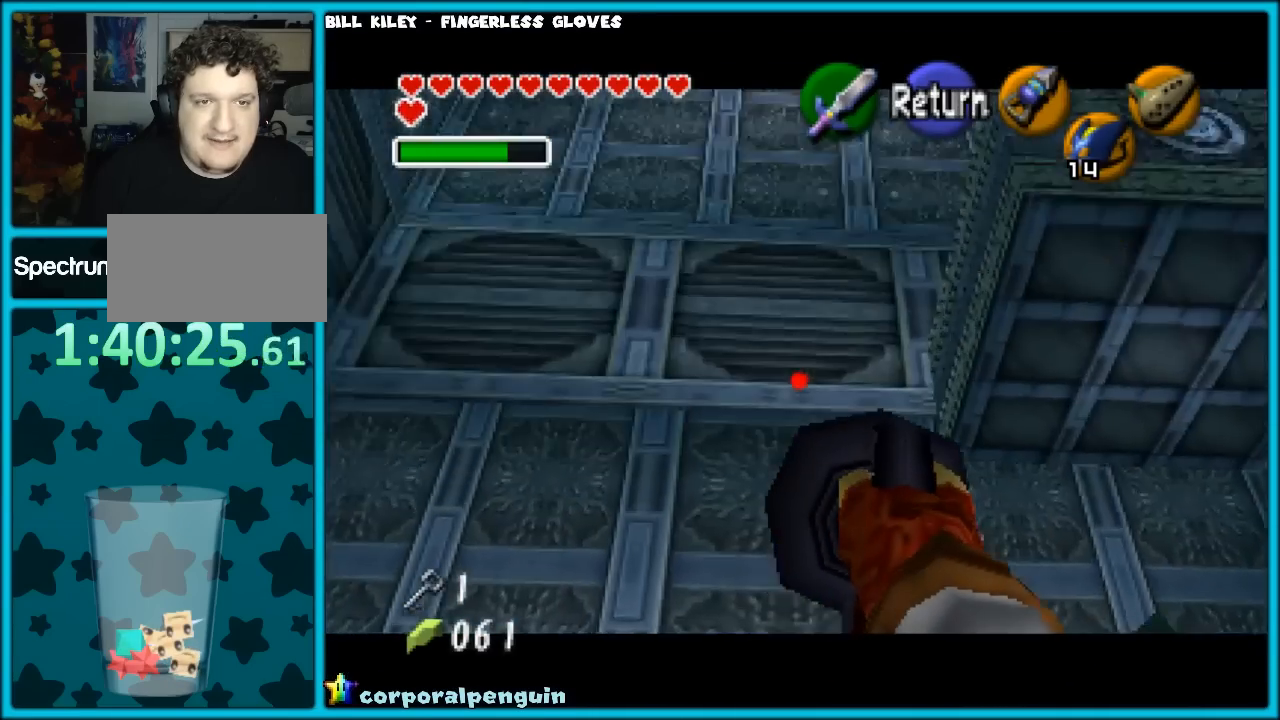
{"buttons": ["C_LEFT"], "left_stick": "up-right", "events": [[67, "left_stick", "center"], [367, "left_stick", "right"], [500, "left_stick", "up-right"]]}
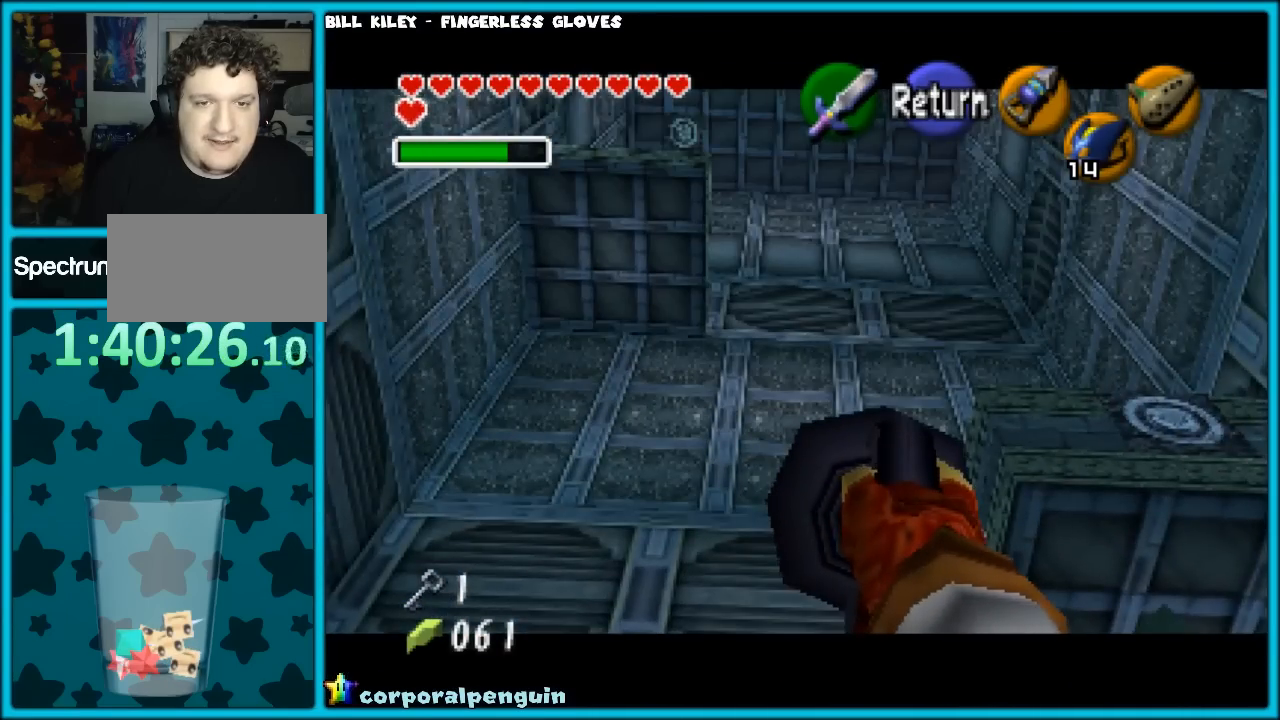
{"buttons": ["C_LEFT"], "left_stick": "center", "events": [[150, "left_stick", "right"], [300, "left_stick", "center"]]}
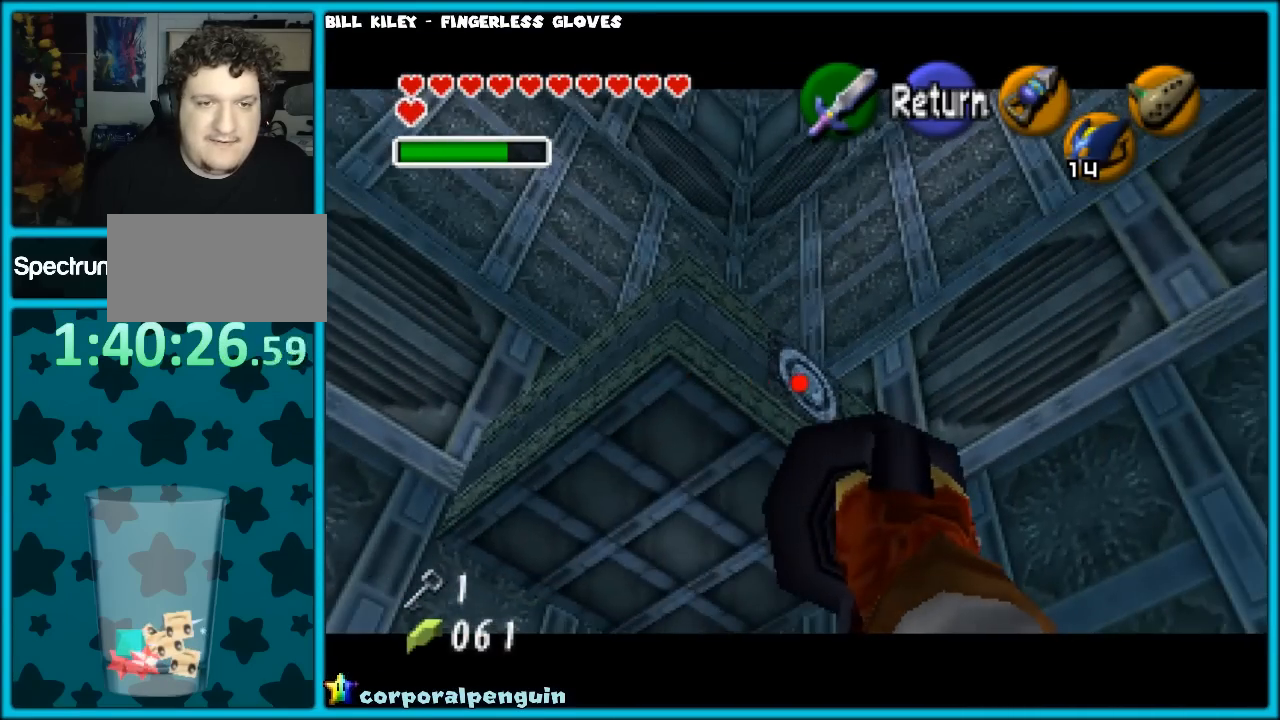
{"buttons": [], "left_stick": "center", "events": [[267, "C_LEFT", "up"]]}
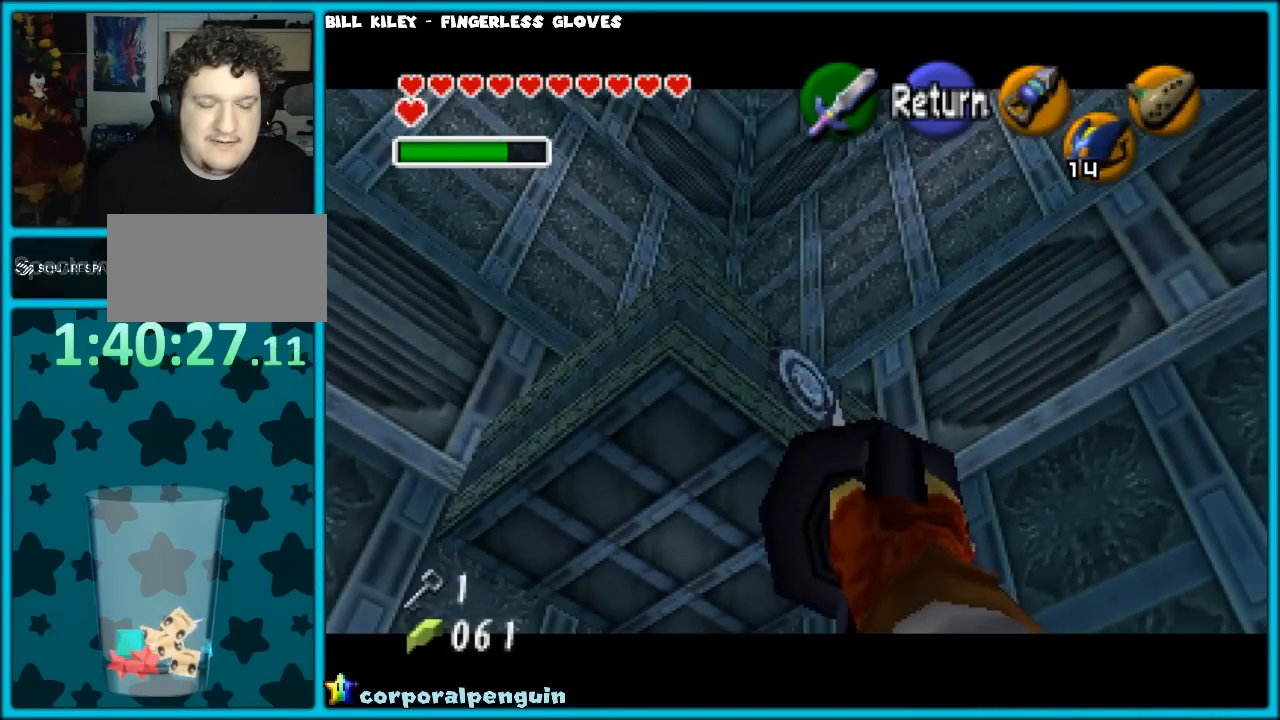
{"buttons": [], "left_stick": "center", "events": []}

▶ What to produce: Before you return the listing exactly, strip out its pictures.

▶ Problem solution:
{"buttons": ["C_LEFT"], "left_stick": "up-right", "events": [[67, "left_stick", "center"], [367, "left_stick", "right"], [500, "left_stick", "up-right"]]}
{"buttons": ["C_LEFT"], "left_stick": "center", "events": [[150, "left_stick", "right"], [300, "left_stick", "center"]]}
{"buttons": [], "left_stick": "center", "events": [[267, "C_LEFT", "up"]]}
{"buttons": [], "left_stick": "center", "events": []}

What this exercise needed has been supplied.